**Problem statement**
Copy the lines below, replacing every instance of "Transcribe" with "Write out" and leaving all else unchanged.

**Given records**

========

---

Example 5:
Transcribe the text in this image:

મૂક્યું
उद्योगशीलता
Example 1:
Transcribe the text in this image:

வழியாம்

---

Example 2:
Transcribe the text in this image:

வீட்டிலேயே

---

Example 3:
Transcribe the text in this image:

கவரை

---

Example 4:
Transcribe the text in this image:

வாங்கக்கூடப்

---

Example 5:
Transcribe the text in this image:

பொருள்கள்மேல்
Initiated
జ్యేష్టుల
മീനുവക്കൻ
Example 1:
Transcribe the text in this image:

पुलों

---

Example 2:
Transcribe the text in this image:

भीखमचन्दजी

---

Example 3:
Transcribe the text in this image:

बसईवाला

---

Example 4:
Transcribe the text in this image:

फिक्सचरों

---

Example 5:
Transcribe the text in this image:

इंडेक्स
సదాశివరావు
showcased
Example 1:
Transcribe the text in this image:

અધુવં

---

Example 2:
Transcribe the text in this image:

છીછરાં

========

**Solution to the exercise**
---

Example 5:
Write out the text in this image:

મૂક્યું
उद्योगशीलता
Example 1:
Write out the text in this image:

வழியாம்

---

Example 2:
Write out the text in this image:

வீட்டிலேயே

---

Example 3:
Write out the text in this image:

கவரை

---

Example 4:
Write out the text in this image:

வாங்கக்கூடப்

---

Example 5:
Write out the text in this image:

பொருள்கள்மேல்
Initiated
జ్యేష్టుల
മീനുവക്കൻ
Example 1:
Write out the text in this image:

पुलों

---

Example 2:
Write out the text in this image:

भीखमचन्दजी

---

Example 3:
Write out the text in this image:

बसईवाला

---

Example 4:
Write out the text in this image:

फिक्सचरों

---

Example 5:
Write out the text in this image:

इंडेक्स
సదాశివరావు
showcased
Example 1:
Write out the text in this image:

અધુવં

---

Example 2:
Write out the text in this image:

છીછરાં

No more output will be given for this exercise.